Of course, he had barely sat down since he started his public ministry at the synagogue back home in Nazareth and then healed Peter’s mother-in-law. From that time onward, people started mobbing Jesus, seeking healing. And everywhere he went, it was like Friday night in the ER waiting room.
So Jesus has just tried to get a few days off, and instead, like all the preceeding healing stories, word has gotten out, and a woman Jesus doesn’t even know comes looking for him. So here she comes, desperate, and here’s Jesus, desperately tired. They are two people at their worst.
It’s at that point that Jesus and the Syrophoenician woman have a conversation that changes everything. She begs him to heal his daughter, and he refuses, telling her to get in line, and basically calling her a dog. It’s not Jesus’ finest moment. Where is the Jesus who says things like, “Let the children come to me” and “Ask and you shall receive” and “your faith has made you well.” Instead, he tells her that the children come before the dogs.
So she has a choice- she can accept what he says and slink away, or she can try again. This brave and desperate woman turns and creatively reframes what Jesus says. “Alright, Jesus, but even the puppies under the table get enough by eating the crumbs.”
Perhaps her courage was born of desperation, but God uses her and her faith to heal and restore both of them. She expands Jesus’ vision to include the Gentiles, the outsiders, those that others consider beneath their notice. Then Jesus sees her, truly sees her, and finds the energy to heal her daughter.
But she is not the only one changed by their encounter, and we know this, too, because of geography. In the very next story, which we heard read in our gospel today, Jesus returned from Tyre to the region of the Decapolis near the Sea of Galilee by way of Sidon. To give you a little context, it would be like saying, Jesus returned from Cannon Beach to Bend by way of the Olympic Peninsula. It was not exactly on the way. He heads east by going north. It makes no sense.
But when they bring to him a deaf man in Sidon, who is almost certainly a Gentile, Jesus does not hesitate but heals him. And it is as if every scripture of the Old Testament has been fulfilled.
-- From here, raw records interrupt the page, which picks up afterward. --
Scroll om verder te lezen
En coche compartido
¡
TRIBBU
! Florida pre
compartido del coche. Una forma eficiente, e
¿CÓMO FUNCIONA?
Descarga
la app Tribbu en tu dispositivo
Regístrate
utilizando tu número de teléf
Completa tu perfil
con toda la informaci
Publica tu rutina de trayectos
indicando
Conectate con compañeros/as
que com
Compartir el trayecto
Mark may have included the story because it was part of his telling of what Jesus did, but this story would have become significant for Gentiles entering the church and even more important for Jewish people who followed Jesus first but thought of gentiles as dogs. This story remains a powerful story for us, the followers of Jesus. It is a powerful story for those of us who might feel like the children of God, but on our worst days we may feel unworthy of sitting at the table. It is especially powerful today as we hear stories of the descendants of the Syrophoenician people who are even now seeking a place for new life. This story reminds us that there is no hierarchy in Jesus’ waiting room, that Jesus the Doctor will see us all. Jesus heals us all, feeding us with abundant life and welcoming us all to the table of life.